This past weekend, Danish gallery Gold-Smidt Assembly was responsible for a beguiling show of sculpture and wall pieces from a host of ascendent, international artists, located in a grittily stripped-back space on Greek Street in London's Soho. In addition, acclaimed multi-disciplinary artist Tupac Martir – dubbed a 'light magician' in our own hallowed pages, and an affiliate of Alexander McQueen, Givenchy, Beyoncé and the V&A, among many others – was drafted in as the show's creative director, providing the austere lighting design.
Entitled 'SØLV' – Danish for silver – the exhibition collated works exploring the precious material's characteristics, specifically rendering it in hitherto unusual forms and channelling its inherent connections to the atmospheric light of the Nordic region.
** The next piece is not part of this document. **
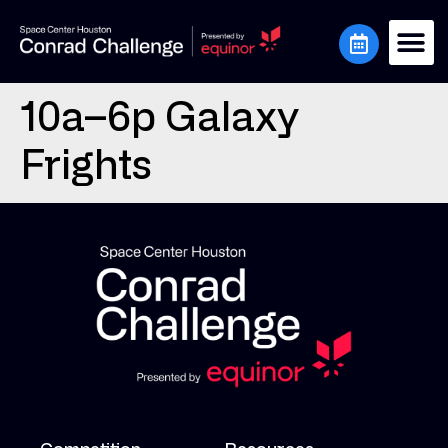
10a–6p Galaxy
Frights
The show featured eight artists: Akiko Hoshina, Matthew Chambers, Hilda Hellström, Maria Bang, Stine Jespersen, Louise Hedegård Madsen, Manuel Canú and Tom Price.
Given the diverse collection of names, the offering was inevitably broad, from Hoshina's organic, almost Palaeolithic, trio of sculptures; through Jespersen's repetitiously abstracted wall-hangings; Madsen's rather delicate, bulbous floor installations; and the tactile, monolithic slabs set about the low-lit space by Price (himself afford 'headliner' status by the fact that his work is held in the San Francisco MoMA, Denver Art Museum and the Amore Pacific Museum of Art in Seoul, among many others).
Gold-Smidt Assembly is headed by Sissel Fuglsand-Smidt, a Copenhagen-based curator and creative consultant. 'Our focus is on distinctive stylish pieces that provide a dynamic visual experience,' explains the gallery of its remit. 'We work with skilled international artists and artisans who know how to extract untapped potential in familiar materials such as gold, textiles, ceramics, metal, anthracite, resin and tar'; an approach perfectly empahsised in this lustrous, and all too fleeting, exhibition.